Google challenged the ruling and the case was escalated to the ECJ in Luxembourg, which today said that Google did not have to apply EU right to be forgotten actions to global search results, just results appearing within the 28-country EU bloc.

Nissan pays SEC $15m but Carlos Ghosn puts up just $1m

Japanese car maker Nissan agreed to pay the US Securities and Exchange Commission (SEC) $15m (£12m) to settle fraud charges over the false reporting of $140m in compensation and retirement benefits for former chairman Carlos Ghosn.

Ghosn himself will pay just $1m, while former director Greg Kelly got a fine of $100,000 for aiding and abetting Ghosn.

Ghosn has a reported net worth of $120m. The former chairman of Renault-Nissan-Mitsubishi group was arrested on charges of financial misconduct in Tokyo in November in 2018 and held in prison in Japan until March 2019.
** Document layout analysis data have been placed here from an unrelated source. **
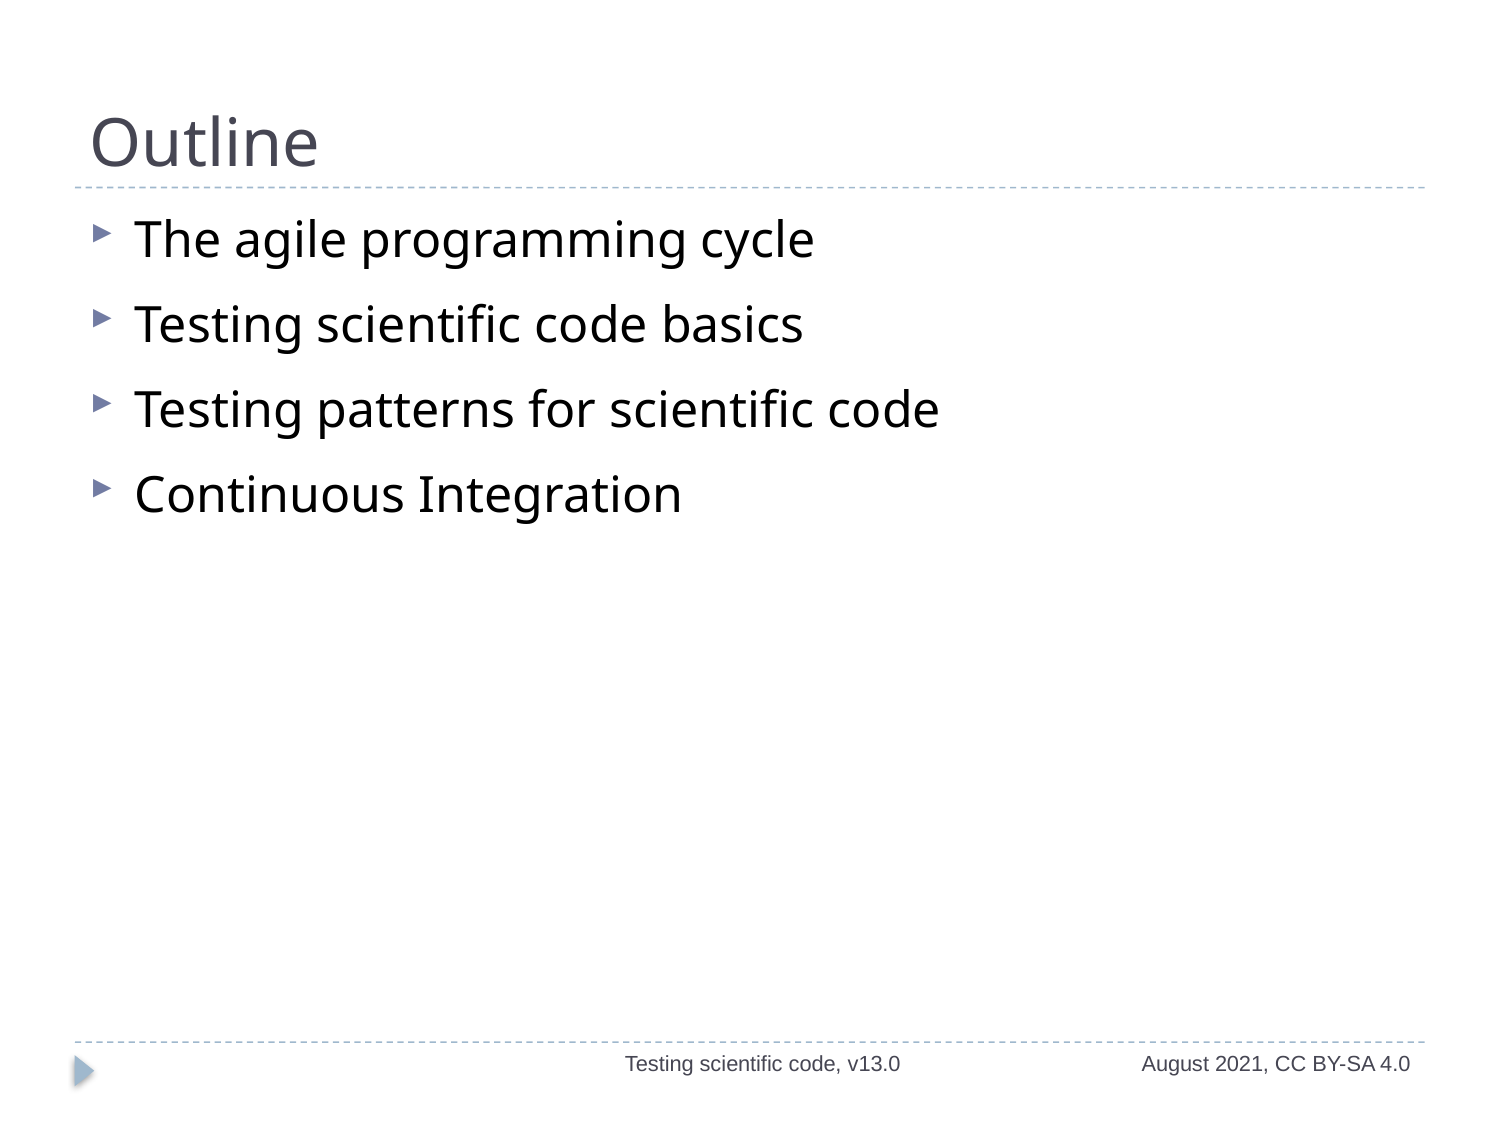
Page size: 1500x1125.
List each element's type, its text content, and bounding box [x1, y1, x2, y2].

footer Testing scientific code, v13.0 [475, 1042, 1051, 1103]
list The agile programming cycle Testing scientific code basics Testing patterns for scientific code Continuous Integration [75, 200, 1425, 1010]
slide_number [1051, 1042, 1426, 1103]
title Outline [75, 24, 1425, 188]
He was arrested again in April and is currently free on bail awaiting a criminal trial on charges that include abusing corporate trust, using company funds for personal gain, and failing to report $80m income.

Travel operator TUI says it's 'resilient' in wake of Thomas Cook collapse

Travel operator TUI (TUI.L) said on Tuesday that its business model was “resilient” even after its rival Thomas Cook collapsed.

Though the company noted that there was a “challenging market environment,” TUI said in a trading update that it expected its full-year results, which will be reported in December, to be in line with previous forecasts.

Shares in the FTSE 100 travel operator, which surged on Monday by as much as 9.2%, rose slightly on Tuesday.

The company, which expects its full-year underlying earnings to fall by 26% to around €1.2bn (£1bn), said that the challenges would continue.

But it said that it believed its “vertically integrated business model proves to be resilient,” and noted that its holiday experiences business continued to deliver strong results.

European stocks climb

European stocks climbed on Tuesday, with the FTSE 100 (^FTSE) up 0.05%, Germany’s DAX (^GDAXI) up 0.15%, and France’s CAC 40 (^FCHI) up by 0.30%.

The pound climbed by more than 0.2% against the dollar (GBPUSD=X) to around £1.247 following the UK Supreme Court’s ruling that prime minister Boris Johnson’s suspension of parliament was unlawful. It similarly surged against the euro (GBPEUR=X).

What to expect in the US

Futures are pointing to a higher open for US stocks.

S&P 500 futures (ES=F) are up by 0.28% and Dow Jones Industrial Average futures (YM=F) are down by 0.28%. Nasdaq futures (NQ=F) are up by 0.34%.